Classic Chili Recipe (GF, Dairy-Free, Nut-Free)

makes 4-5 servings

Ingredients

1 lb Ground Beef
1 yellow, vidalia, or red Onion, diced
6 cloves of Garlic, minced
3 stalks of Celery, minced
3 medium Carrots, minced
1 small Green Bell Pepper, de-seeded and minced
1 Jalapeno, de-seeded and minced
1 can (~15 oz) cooked, rinsed + drained Beans of your choice (chickpeas work too, I used Cannellini for this batch pictured)
4 tbsp Tomato Paste
1 28-oz can / box of Crushed Tomatoes
2 cups of Chicken or Beef Broth (love using bone broth when possible!)
2 tbsp Olive or Avocado Oil
2 tbsp Chili Powder
1 tbsp Paprika
1 tbsp ground Cumin
1 tbsp dried Oregano
2 tsp Salt + more to taste

Optional but great toppings:
Wild Arugula
Avocado
Herbs (no cilantro for me🤣I prefer chives, but you do you!)
Tortilla chips

Recipe

  1. In a large pot or dutch oven, heat avocado or olive oil over medium-high heat. Stir in the garlic and onion, and let cook for about 30 seconds. Add in the carrot, celery, green pepper, and jalapeno. Saute until veggies become tender, about 3-4 minutes.

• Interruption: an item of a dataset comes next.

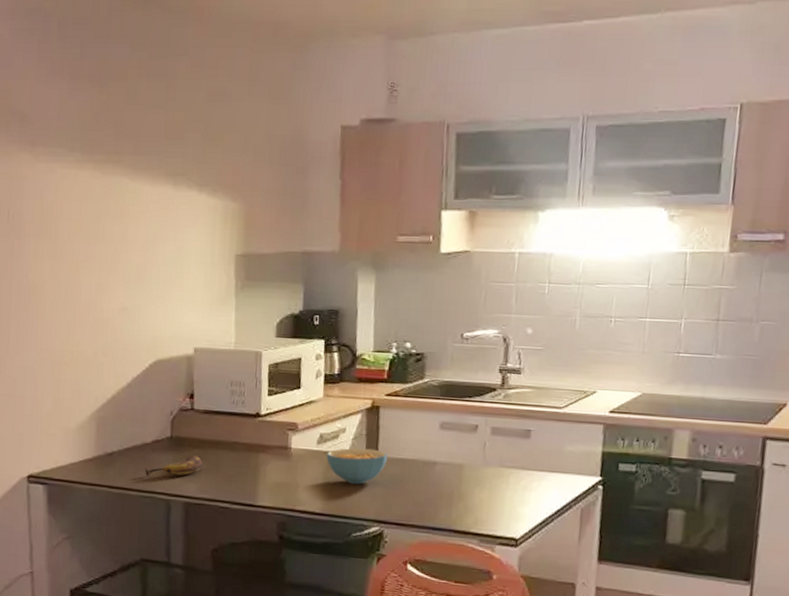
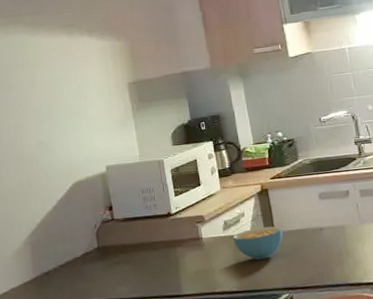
banana: present [145,455,203,477] -> none [80,260,130,288]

  2. Add in all spices (chili powder, paprika, cumin, oregano, and stir well. Let veggies cook for another minute to absorb the flavors of the spices. Add in the ground meat, using a wooden spatula to break up the meat into little pieces as you stir. Cook until the meat is fully browned.

  3. Add in the tomato paste, and mix well. Cook for another minute to infuse that rich tomato flavor.

  4. Add in the beans, crushed tomatoes, and broth. Stir well, and bring things up to a boil. Once boiling, reduce heat to low so that the soup is gently simmering on low. Cover, and let things simmer for at least 45 minutes, stirring occasionally. You can cook it up to 2 hours if you want things to get extra flavorful— if the soup gets too thick while cooking, you can thin it out with a dash of water.

  5. Dish up, and enjoy! Leftovers keep well for 3-4 days in the fridge, or you can freeze it for up to 2 months.